By David Squires and David Blumenthal, M.D., The Commonwealth Fund
Twitter: @commonwealthfnd
There’s a lot to absorb in the proposed rule for implementing “MACRA”—the sprawling, bipartisan law passed in 2015 aimed at moving Medicare physician payment from rewarding volume to rewarding value. One question attracting scrutiny is whether the reforms will favor larger practices at the expense of smaller ones. This debate was partly prompted by the Centers for Medicare and Medicaid Service’s own projections that the law would reduce payments for most solo practices.
The controversy over MACRA (the Medicare Access and CHIP Reauthorization Act) raises broader questions. How has physician practice size evolved in recent decades, and what has been driving these changes? And, more generally, would it be a problem if the number of solo and small practices dramatically diminished, or even if they mostly disappeared?
How is practice size changing?

Dataset excerpts:
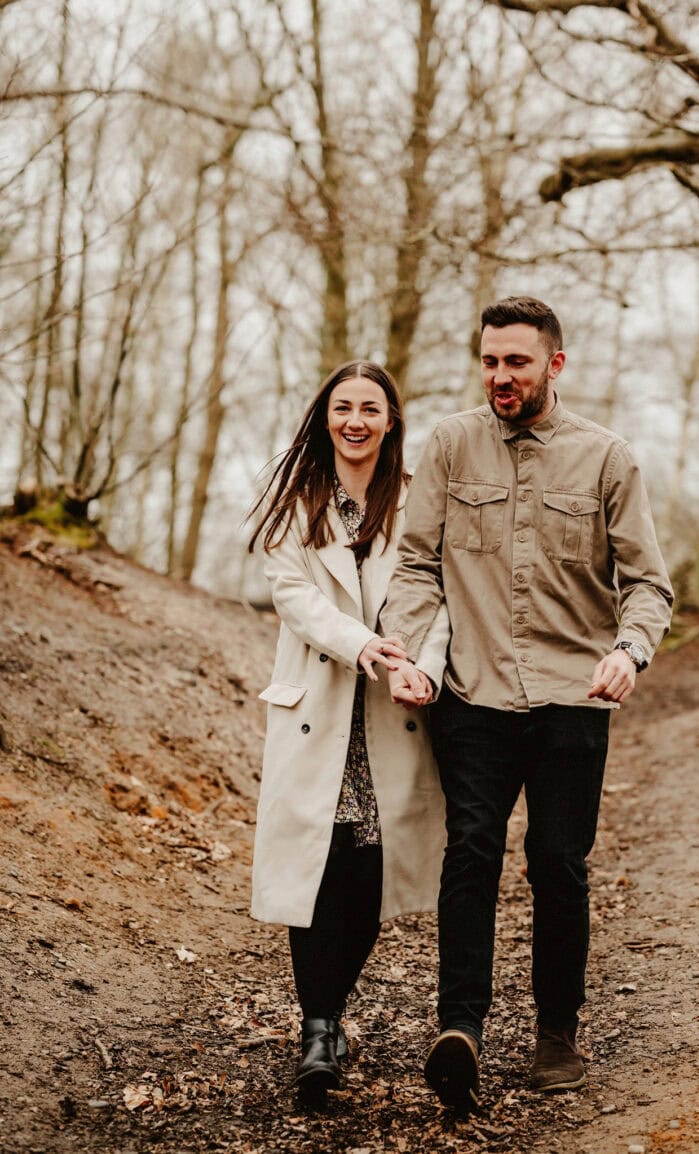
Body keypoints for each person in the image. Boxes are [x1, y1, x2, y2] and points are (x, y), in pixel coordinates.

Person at [380, 296, 674, 1110]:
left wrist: (628, 651)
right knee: (470, 852)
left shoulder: (607, 458)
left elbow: (649, 584)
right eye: (489, 361)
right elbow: (414, 566)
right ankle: (460, 1030)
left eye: (516, 360)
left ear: (555, 363)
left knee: (557, 865)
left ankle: (556, 1037)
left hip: (573, 697)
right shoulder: (449, 444)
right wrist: (405, 653)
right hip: (472, 693)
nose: (500, 376)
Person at [248, 360, 449, 1104]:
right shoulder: (292, 499)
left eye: (370, 407)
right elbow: (293, 595)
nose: (355, 420)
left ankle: (329, 1011)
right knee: (315, 867)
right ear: (325, 416)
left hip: (393, 713)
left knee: (369, 868)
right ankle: (320, 1028)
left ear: (391, 420)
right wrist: (362, 645)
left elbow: (440, 596)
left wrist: (422, 666)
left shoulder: (419, 500)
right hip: (318, 708)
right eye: (343, 407)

Apply what you read:
1. According to the MACRA passage, what does the acronym MACRA stand for?
2. Reproduce word for word the part of the MACRA passage that begins at the words "By David Squires" and stops after "most solo practices.".
None of the entries are needed.

Completed exercise:
1. The Medicare Access and CHIP Reauthorization Act.

2.
By David Squires and David Blumenthal, M.D., The Commonwealth Fund
Twitter: @commonwealthfnd
There’s a lot to absorb in the proposed rule for implementing “MACRA”—the sprawling, bipartisan law passed in 2015 aimed at moving Medicare physician payment from rewarding volume to rewarding value. One question attracting scrutiny is whether the reforms will favor larger practices at the expense of smaller ones. This debate was partly prompted by the Centers for Medicare and Medicaid Service’s own projections that the law would reduce payments for most solo practices.